Ellen Bauch // The Phoenix

Loyola’s University Senate hosted an open forum to debate changes to the university’s student demonstration policy on Jan. 22.

The forum, only the second in University Senate history, was the result of concerns that the current policy is too restrictive. Three students, from the student organization Loyola Black Voices, faced allegations of violating the policy after organizing a protest in support of the University of Missouri on Nov. 12. In response, on Dec. 8, interim President John Pelissero put a moratorium on the current policy, nullifying it, while a more efficient one was debated and crafted.

University Senate Chair Noah Sobe said the demonstration policy has been a concern for the Senate since last year, when the policy was changed from requiring a demonstration request three days in advance to requiring a request 10 days in advance.

“I think there’s a pretty widespread feeling that the previous policy was unnecessarily restrictive,” Sobe said.

Sobe said that the intent behind the forum was to allow students, faculty and staff a chance to voice concerns, raise ideas and ask questions related to the demonstration policy.

“The objective is to hopefully … identify some possible paths forward,” he said.

Pelissero said the Senate and the Student Government of Loyola Chicago (SGLC) would look at the policy in order to make recommendations, but he and his cabinet have also been discussing ways to amend the policy.

“We’re looking at what other universities have in place … to see how we can modify the policy,” said Pelissero.

Many students at the forum voiced issues with having to get prior approval for demonstrations, having designated locations for protests and requiring the backing of a student organization to submit a demonstration request.

Several student organizers of the demonstration in solidarity with Mizzou in November spoke, as well as a member of the Students for Justice in Palestine.
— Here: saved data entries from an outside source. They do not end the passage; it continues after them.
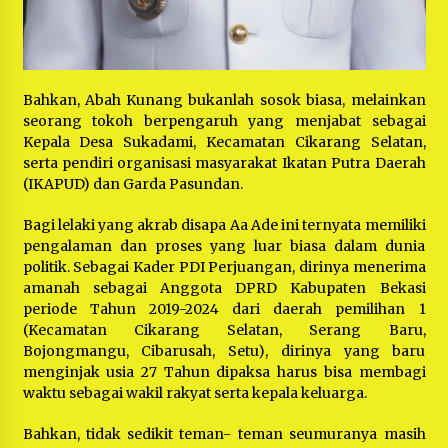
Bahkan, Abah Kunang bukanlah sosok biasa, melainkan
seorang tokoh berpengaruh yang menjabat sebagai
Kepala Desa Sukadami, Kecamatan Cikarang Selatan,
serta pendiri organisasi masyarakat Ikatan Putra Daerah
(IKAPUD) dan Garda Pasundan.
Bagi lelaki yang akrab disapa Aa Ade ini ternyata memiliki
pengalaman dan proses yang luar biasa dalam dunia
politik. Sebagai Kader PDI Perjuangan, dirinya menerima
amanah sebagai Anggota DPRD Kabupaten Bekasi
periode Tahun 2019-2024 dari daerah pemilihan 1
(Kecamatan Cikarang Selatan, Serang Baru,
Bojongmangu, Cibarusah, Setu), dirinya yang baru
menginjak usia 27 Tahun dipaksa harus bisa membagi
waktu sebagai wakil rakyat serta kepala keluarga.
Bahkan, tidak sedikit teman- teman seumuranya masih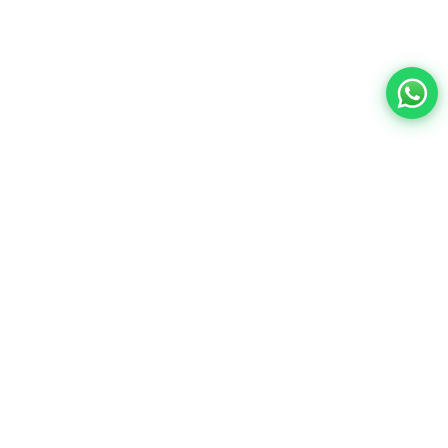
Contacto:
ventas@wisphub.net
wisphub@gmail.com
Call Center:
+52 998 387 1200
Quejas y sugerencias
Horarios de
Lunes a Viernes de 9:00 a
18:00
atención:
Sábados de 9:00 a 14:00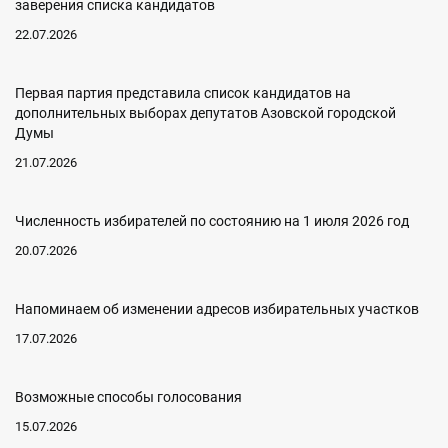
заверения списка кандидатов
22.07.2026
Первая партия представила список кандидатов на
дополнительных выборах депутатов Азовской городской
Думы
21.07.2026
Численность избирателей по состоянию на 1 июля 2026 год
20.07.2026
Напоминаем об изменении адресов избирательных участков
17.07.2026
Возможные способы голосования
15.07.2026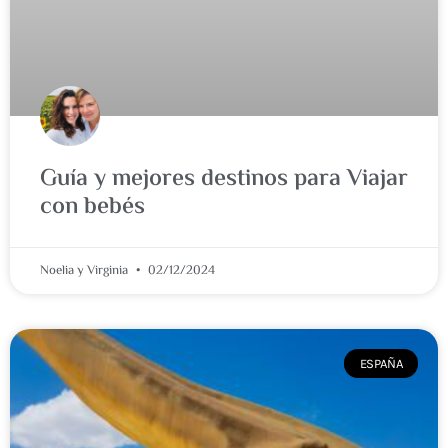
Guía y mejores destinos para Viajar
con bebés
Noelia y Virginia
02/12/2024
ESPAÑA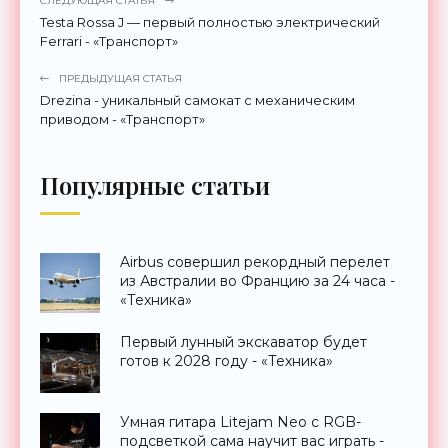
СЛЕДУЮЩАЯ СТАТЬЯ
Testa Rossa J — первый полностью электрический
Ferrari - «Транспорт»
ПРЕДЫДУЩАЯ СТАТЬЯ
Drezina - уникальный самокат с механическим
приводом - «Транспорт»
Популярные статьи
Airbus совершил рекордный перелет
из Австралии во Францию за 24 часа -
«Техника»
Первый лунный экскаватор будет
готов к 2028 году - «Техника»
Умная гитара Litejam Neo с RGB-
подсветкой сама научит вас играть -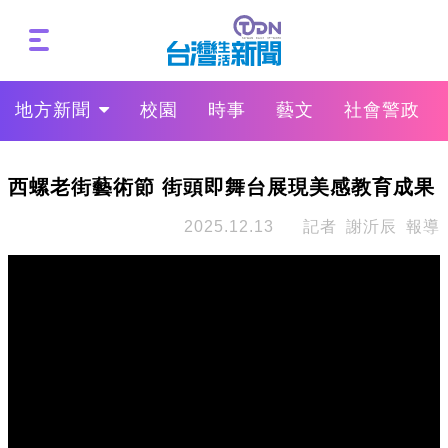
地方新聞
校園
時事
藝文
社會警政
西螺老街藝術節 街頭即舞台展現美感教育成果
2025.12.13
記者 謝沂辰 報導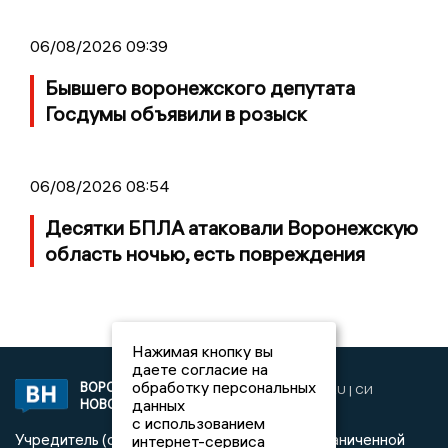
06/08/2026 09:39
Бывшего воронежского депутата
Госдумы объявили в розыск
06/08/2026 08:54
Десятки БПЛА атаковали Воронежскую
область ночью, есть повреждения
Нажимая кнопку вы
даете согласие на
обработку персональных
ВОРОНЕЖСКИЕ
2019 © VORONEZHNEWS.RU | СИ
данных
НОВОСТИ
«Воронежские новости»
с использованием
Учредитель (соучредители): Общество с ограниченной
интернет-сервиса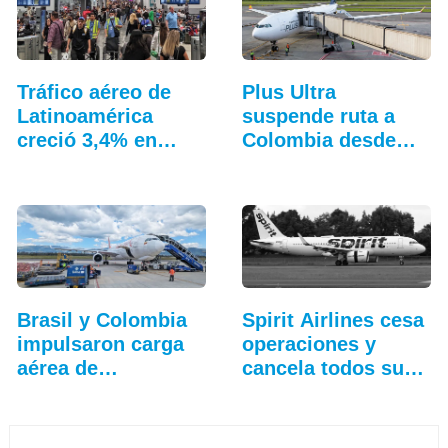
Tráfico aéreo de
Plus Ultra
Latinoamérica
suspende ruta a
creció 3,4% en
Colombia desde
junio
Madrid
Brasil y Colombia
Spirit Airlines cesa
impulsaron carga
operaciones y
aérea de…
cancela todos sus
vuelos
All commented on how the school’s policy seemed too restrictive for them. Many argued for a non-policy policy, in that students could essentially watch over themselves in protest.

Senior Melinda Bunnage, 22, is one of those in favor of a non-policy. She could face as much as suspension due to involvement in the dining hall workers’ rights rally in November.

“I’m in favor of … a policy that says students have the right to demonstrate, you know. We have the right to peaceful demonstration,” said Bunnage, a sociology and women’s and gender studies double major.

Bunnage said many important social issues at the school could be addressed by students instead of being “brushed under the rug,” as she said, “if there was actually an open place for free speech on this campus.”

Junior Jason A. Pica II, said he thought the forum went well.

“Students finally have the opportunity to speak up about [the policy],” said Pica, a 19-year-old political science major.

Pica said he is in favor of having a “minimal” demonstration policy at the university because it protects students both involved in and not involved in activism. But he said he still wants students to have the ability to speak and demonstrate freely.

K.C. Mmeje, dean of students and a Senate member, said even with the requirements under the previous policy, no request to demonstrate has ever been denied by the university.

Lillian Osborne is a former SGLC member who could also face consequences for her involvement in the dining workers rally. The 22-year-old senior said the demonstration policy is too restrictive.

“If safety is truly the greatest concern of this university, then it should be about protecting political speech, not repressing it,” said Osborne, a political science and history double major.

Director of Campus Ministry Lisa Reiter was a faculty member in attendance who defended having a policy of some kind, albeit a less restrictive one. She said a demonstration policy is “a tool that is permissive … in terms of encouraging student activism.”

Senate member Niamh McGuigan said she was pleased with how the forum went overall. She said she thinks it was a good way to get concerns out in the open from both students and faculty.

“We ended up with a lot of really specific and constructive feedback about the policy,” said McGuigan.

Sobe said that now the Senate Student Development and Success Committee is bringing together its recommendations for a policy change using feedback from the forum. The committee and SGLC will work together to bring a final compromised plan to Pelissero.

“I suspect that we’ll have some serious revisions probably before the end of February,” said Sobe.